Even more worryingly, they’ll apparently be able to do this even if you opt out of the scheme, as if the whole opt-out mechanism wasn’t controversial enough in itself. People and groups including the scientific journal Nature have spoken out about the government “downplaying” patients’ right to opt out of  the initiative, which has only caused privacy advocates to encourage people not to participate even more. As a Nature editorial put it, "An unfortunate false choice has been established, between scientific progress on one side and protection of privacy on the other."

As it stands, everyone should get a leaflet through their door from the NHS explaining the scheme under the title “Better Information Means Better Care.” But most people still seem unaware that previously confidential data shared between them and their doctor will soon be automatically collected unless they opt out. (I haven’t yet seen a leaflet, though it may have gotten lost among the million takeaway flyers pushed through my door every day, or thrown out by a housemate. Flyering doesn’t exactly seem the most efficient execution of a national awareness campaign.) Opting out isn’t exactly easy, either—you have to contact your GP directly, and it seems likely a lot of people simply won’t bother.
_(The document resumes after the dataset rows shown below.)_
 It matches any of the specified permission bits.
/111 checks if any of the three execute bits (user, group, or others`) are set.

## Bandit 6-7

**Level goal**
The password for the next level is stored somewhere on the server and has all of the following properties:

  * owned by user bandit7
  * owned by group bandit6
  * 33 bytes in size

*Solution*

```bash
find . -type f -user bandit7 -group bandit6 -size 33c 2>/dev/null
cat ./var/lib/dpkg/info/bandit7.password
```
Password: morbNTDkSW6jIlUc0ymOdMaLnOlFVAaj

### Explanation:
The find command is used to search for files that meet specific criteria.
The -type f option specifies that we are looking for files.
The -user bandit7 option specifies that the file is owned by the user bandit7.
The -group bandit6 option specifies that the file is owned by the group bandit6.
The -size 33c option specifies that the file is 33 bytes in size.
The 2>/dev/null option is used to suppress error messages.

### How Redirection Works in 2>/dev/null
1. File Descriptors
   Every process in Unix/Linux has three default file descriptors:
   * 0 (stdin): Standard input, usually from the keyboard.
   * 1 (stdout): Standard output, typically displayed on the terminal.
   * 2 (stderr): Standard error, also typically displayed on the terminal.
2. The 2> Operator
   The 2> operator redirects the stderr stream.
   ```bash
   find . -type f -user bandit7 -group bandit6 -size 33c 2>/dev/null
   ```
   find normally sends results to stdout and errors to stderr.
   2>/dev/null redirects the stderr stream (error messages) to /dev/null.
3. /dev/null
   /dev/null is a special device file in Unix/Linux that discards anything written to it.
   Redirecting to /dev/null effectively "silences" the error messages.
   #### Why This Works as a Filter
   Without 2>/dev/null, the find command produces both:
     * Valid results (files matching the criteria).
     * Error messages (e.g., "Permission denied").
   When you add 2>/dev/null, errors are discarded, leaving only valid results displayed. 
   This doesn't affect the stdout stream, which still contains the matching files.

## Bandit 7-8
And now it transpires that opting out won’t stop your records being swept up; it will only stop them being shared outside of the NHS. Except, perhaps, tothe police. The Guardian explains that “opting out of data sharing outside the NHS will not prevent records being sucked up and state agencies in some cases will be able to get access to them.”

For their part, a Department of Health spokesman responded, “Any release of identifiable data without consent would only be in a very limited number of exceptional circumstances, where there is a clear basis in existing law—such as for the police to investigate a serious crime."

The main problem isn't necessarily what's going to happen to our data per se; it's the lack of transparency in the whole initiative. People should have the chance to decide whether they want their most personal data to be used in what is, so we're told, an optional programme. But they should be given the full facts to base that decision on, and clear instructions on how to opt out if they so wish.

As a result of the NHS' over-emphasis on how this initiative could benefit healthcare services, and a lack of clarity on—or sometimes complete elision of—how the data may otherwise be used, what could have been a great opportunity to use big data for good is compromised. Using medical records to advance medical research and improve care is a noble aim; but trying to sneak the full implications of data-sharing under the radar risks turning what should have been known only as an innovative research initiative into an invasion of privacy.